Understanding resistance mutations requires knowledge of organic chemistry and protein structure. In silico molecular modeling has also been helpful but often specialized software and computer programing knowledge is required. However, recently more user-friendly platforms are being developed. For example, COSMIC launched a platform known as COSMIC-3D to understand “cancer mutations in the context of 3D protein structure” (https://cancer.sanger.ac.uk/cosmic3d/) [607]. Interfaces such as this, will undoubtedly allow other scientists not necessarily trained as organic or protein biochemists to provide input and generate hypothesis that will be useful for drug development.

As seen in this review, many resistant mechanisms are similar. For example, when targeting kinases, certain “gatekeeper” residues are essential for facilitating drug–enzyme interaction. Mutations in these residues almost always affect the efficacy of the drug. Although each kinase is unique, patients have benefited from faster drug discovery when scientists compared different resistance mechanisms [608]. Comparisons of resistance mechanisms will accelerate next generation drug development.
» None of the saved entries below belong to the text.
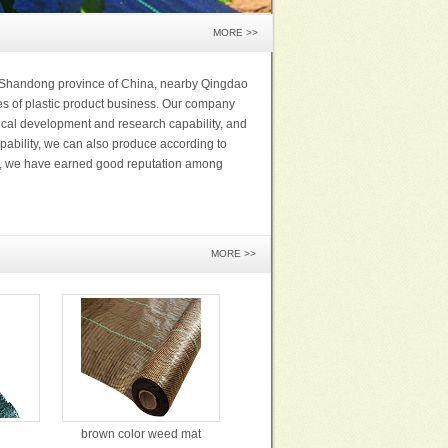
MORE >>
n Shandong province of China, nearby Qingdao
es of plastic product business. Our company
cal development and research capability, and
pability, we can also produce according to
rs, we have earned good reputation among
MORE >>
brown color weed mat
Immunotherapy (briefly mentioned in this review) and modulation of the function of various non-coding RNAs are other forms of cancer therapies that we did not have time to address here [609,610,611,612,613,614]. The immune system function in slowing tumor progression has been well documented [615,616]. Non-coding RNAs have a plethora of functions in the cell including regulation of gene expression and protein localization [611]. Non-coding RNAs also regulate gene expression in the immune cells allowing tumors to evade the immune system [617]. One challenge has been the delivery of these therapies. However, with technical advances such as CRISPR [618,619] and nanotechnology [620,621,622,623,624] it is clear that in the near future we will see much more complex forms of cancer treatments.